Book Recommendations – What I read and think you should too.
Here are some of the books I have read lately and recommend. Click on the link and it will take you directly to places where you can get a copy.
Good Strategy, Bad Strategy
If you are serious about strategy work, then you probably already read this book. If not, go get it now.
Good strategy, bad strategy is full of very actionable insights on creating good strategy and identifying bad strategy. Full of examples and definitions that comes in very handy.
Bulletproof problem solving
If you ever wondered how the top business consultants go about doing such effective problem solving on the stop, look no further. This is the book for you.
Another book that is full of very actionable insights, tools, approaches and suggestions and thoroughly illustrated by interesting case studies.
The Startup Way
Eric Ries is back.

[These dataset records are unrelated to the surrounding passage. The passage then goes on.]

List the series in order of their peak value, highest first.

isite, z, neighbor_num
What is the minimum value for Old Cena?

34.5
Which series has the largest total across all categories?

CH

This is the real follow up to the great Lean Startup and build upon the same ideas but make it much more actionable for cases outside the Startup world. If you ever wondered if the Lean startup methodology would work for the company you work for, here’s the answer for you: it does.

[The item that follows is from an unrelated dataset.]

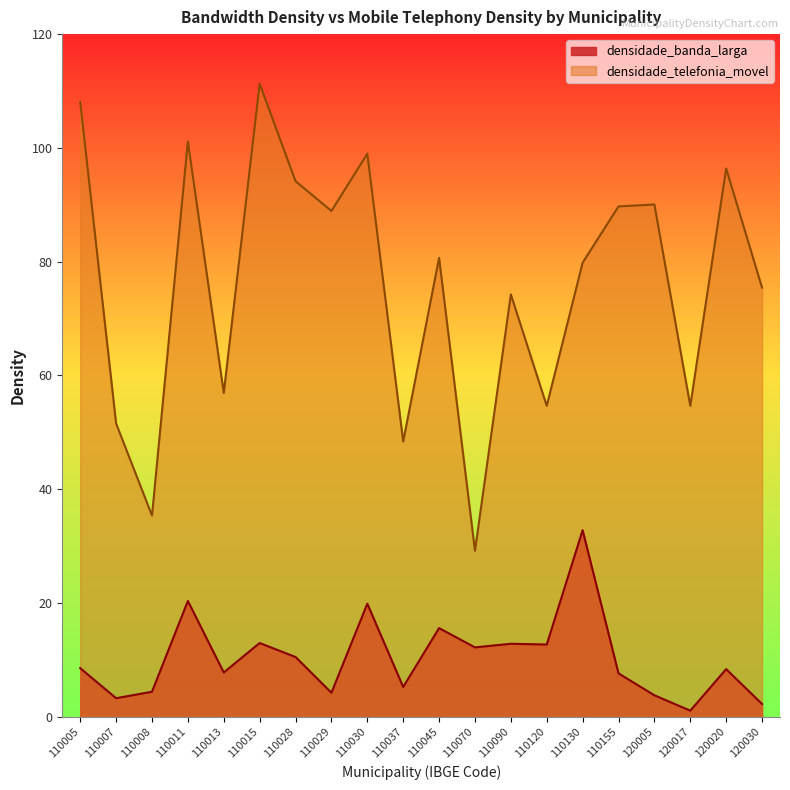

What are all the series names shown in the legend?

densidade_banda_larga, densidade_telefonia_movel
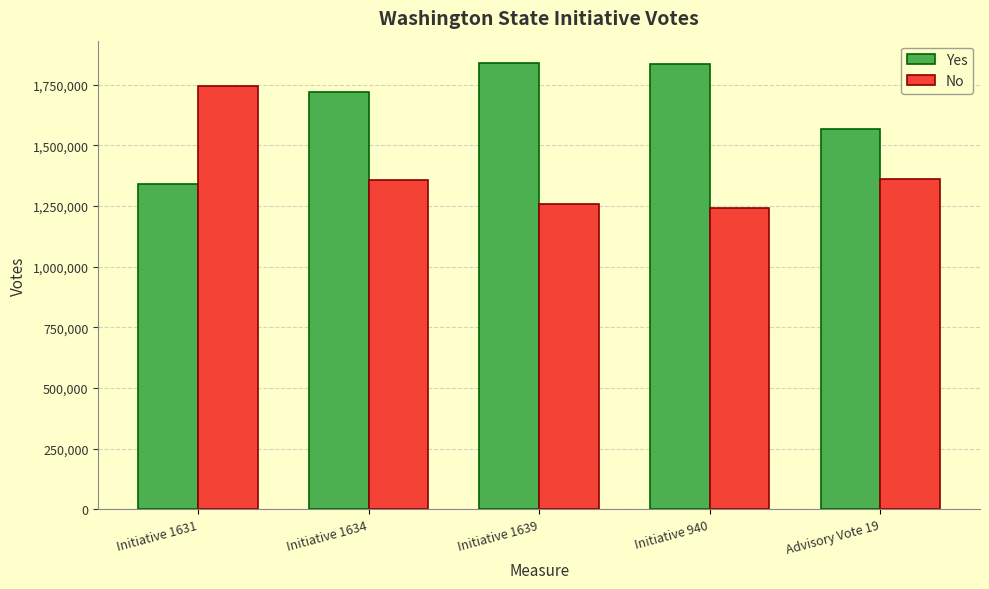

What is the value of the No bar at the 2nd from the left?

1359240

It doesn’t have to be crazy at work
It is not only you who feels like everybody is crazy busy these days. Feeling busy, talking about being busy and showing it off is the new status symbol of our current era. In this book Jason Friend and David H. Hanson (DHH) show exactly why they believe that It doesn’t have to be crazy at work. It is not only the title of the book and an essay to follow up. They go to great lengths to show all the ways they have actually acted on it in their company.
The McKinsey way
If you ever wondered what it feels like being a McKinsey consultant this book will give you a flavor. It will also give you a glimpse (not a lecture) into how McKinsey consultants approach some of the most common problem-solving scenarios they deal on a daily basis. Another example of how much-structured problem-solving skills are valued and sought after these days.
This book changed the way I work, the way I analyze work and the way I improve work. Yes, it is that good.

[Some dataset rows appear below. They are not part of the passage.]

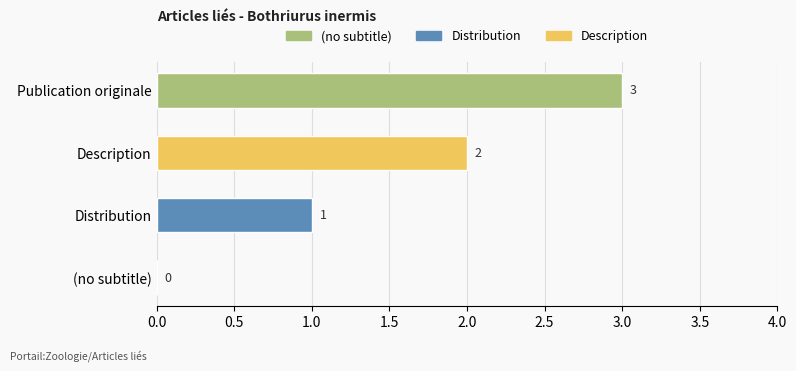

What is the sum of the values at Distribution and Publication originale?

4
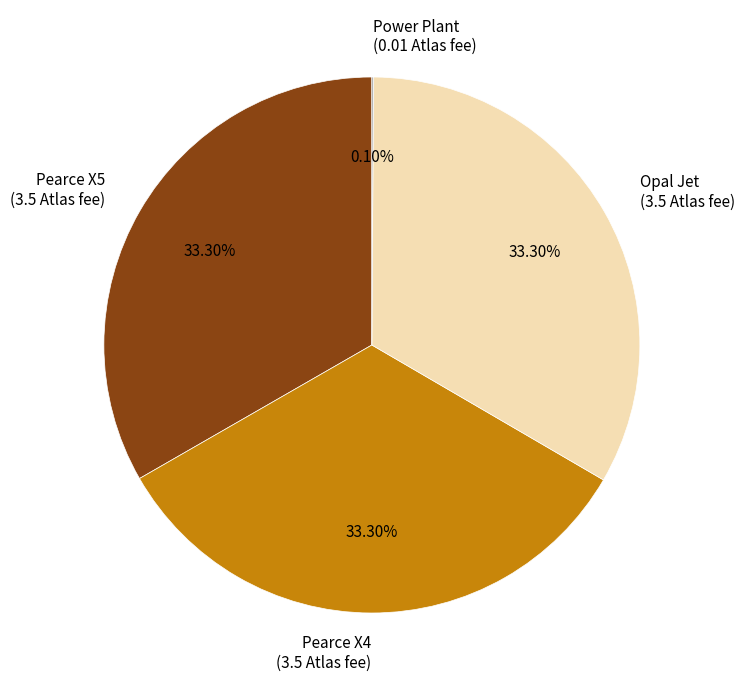

The Opal Jet slice represents 42% of the pie. True or false?

False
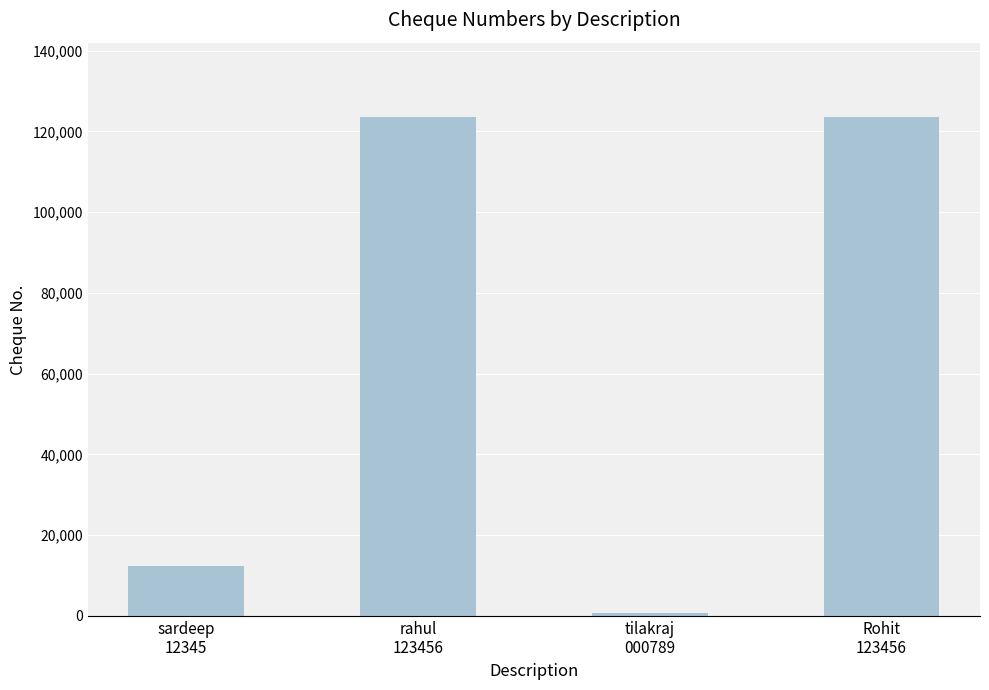

Approximately how many times larger is the value at rahul
123456 compared to tilakraj
000789?

156.5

Mike Rother brings one of the most practical looks at what the good things Toyota production culture brings to the table and above all what are the key factors in order to succeed in implementing it.
Skin in the Game
Nassim Taleb at his best. I learned a lot about asymmetries in relation to who decides and who pays the price. It is always interesting to think about politicians making decisions in situations they only have the upside. Corporate barons deciding on processes they will not have to use (no downside for them) etc etc.